His stand-in, the hugely experienced chief conductor of Zürich's Tonhalle Orchestra, Paavo Järvi, was a more than worthy substitute. He can communicate rhythmic energy with a mere flick of the wrist, and we saw much of that flick in the opening piece, Prokofiev's Classical Symphony. This ought to have been a perfectly formed piece of pert toy-box neo-classicism, and often it was. But if there's one rule in concert planning it's that you shouldn't start with this piece. It sounds light and easy, but is actually really hard. Unless wrists and fingers are warmed up the piece will emerge as it did here, with edges occasionally smudged and the en pointe melody of the 2nd movement sidling in too gingerly to smile as it should.

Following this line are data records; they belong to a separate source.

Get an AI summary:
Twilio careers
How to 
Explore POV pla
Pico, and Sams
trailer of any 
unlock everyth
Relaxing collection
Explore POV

From that point the concert was an unalloyed joy. After the Prokofiev there loped onto the stage the long-legged, boyishly bespectacled figure of pianist Víkingur Ólafsson, to play Bach's F minor keyboard concerto. Despite the boyish looks he's actually 37, and before he hit the big time honed his art slowly during years of obscurity in his native Iceland. That was evident in his deeply pondered performance of Bach's concerto which on the surface seemed almost penny-plain.
He took the first movement at an unusually deliberate pace which allowed him to give the tiny echoes of the orchestra's phrase a massive weight. He didn't load the melody of the slow movement with ornaments as some players do, instead playing it with daring, hushed simplicity. One felt the audience leaning forward to savour its fragile, limpid shapeliness, the orchestra tip-toeing alongside him in perfect harmony.
By this time one had the impression that Ólafsson's specialism is spinning a melody as perfectly distinct and glowing as a string of pearls. But in the final movement he summoned a completely different sound for his rapid-fire alternations with the orchestra, massive yet graceful like a dancing giant. The same amazing variety of touch and musical intelligence was evident in his performance of Mozart's melancholy and severe 24th Piano Concerto. As with all really fine musicians, Ólafsson's numerous expressive touches were anchored in the music's form.
While his right hand shaped a melody with exquisite sensitivity, his left hand would help us to grasp the harmonic movement, becoming more assertive when an important harmonic destination hove into view. He forswore the now habitual ornamenting of Mozart's melodies to achieve a telling simplicity, but also invented some brilliantly insightful linking passages, and his cadenza (solo spot) in the first movement was striking in its angry taut concision - was it possibly his own?
Pavo Järvi stjórtnaði
I could devote a page to Ólafsson's numerous subtleties, but Järvi deserves some space too for his brilliant handling of Shostakovich's apparently humorous but ultimately enigmatic Ninth Symphony. And the orchestral players also deserve praise: clarinetists Mark van de Wiel and Jennifer McLaren for their beautifully nostalgic duet in the second movement, bassoonist Emily Hultmark for the desolate lament of the fourth, and the teamwork that made the uproarious finale such a joy.